┌─ Stored data

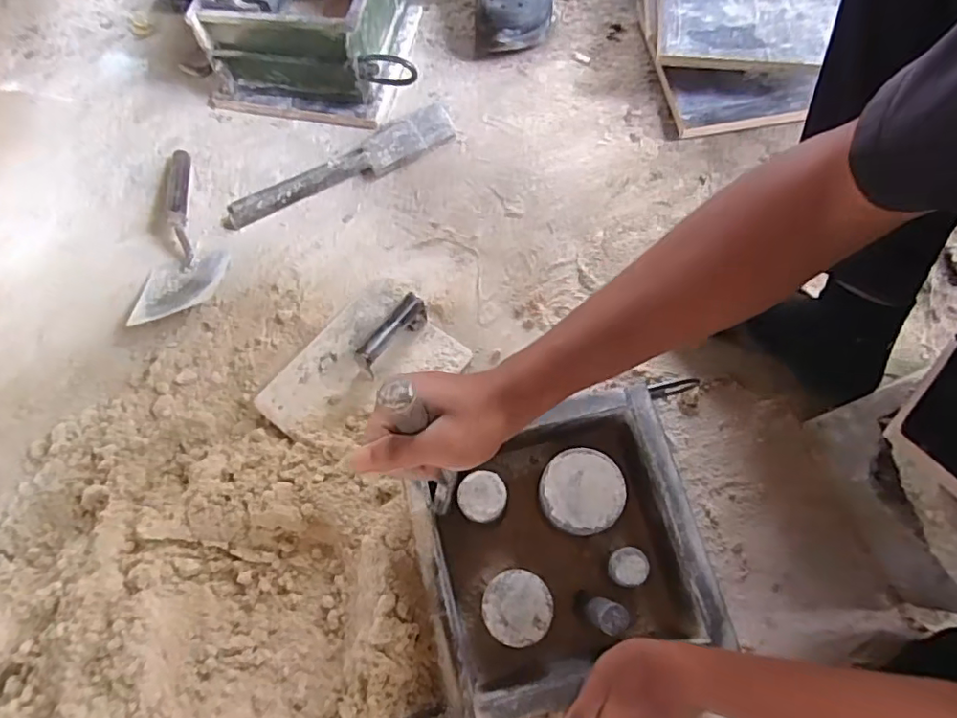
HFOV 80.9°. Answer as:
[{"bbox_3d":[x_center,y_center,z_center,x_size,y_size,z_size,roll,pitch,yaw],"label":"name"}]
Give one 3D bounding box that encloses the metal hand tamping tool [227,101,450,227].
[{"bbox_3d":[-0.190,-0.263,0.777,0.340,0.022,0.063,-29,71,-8],"label":"metal hand tamping tool"}]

└─

| Problem details |
Copy the data in full. No pictures belong in the copy.

| Exercise solution |
HFOV 80.9°. Answer as:
[{"bbox_3d":[x_center,y_center,z_center,x_size,y_size,z_size,roll,pitch,yaw],"label":"name"}]
Give one 3D bounding box that encloses the metal hand tamping tool [227,101,450,227].
[{"bbox_3d":[-0.190,-0.263,0.777,0.340,0.022,0.063,-29,71,-8],"label":"metal hand tamping tool"}]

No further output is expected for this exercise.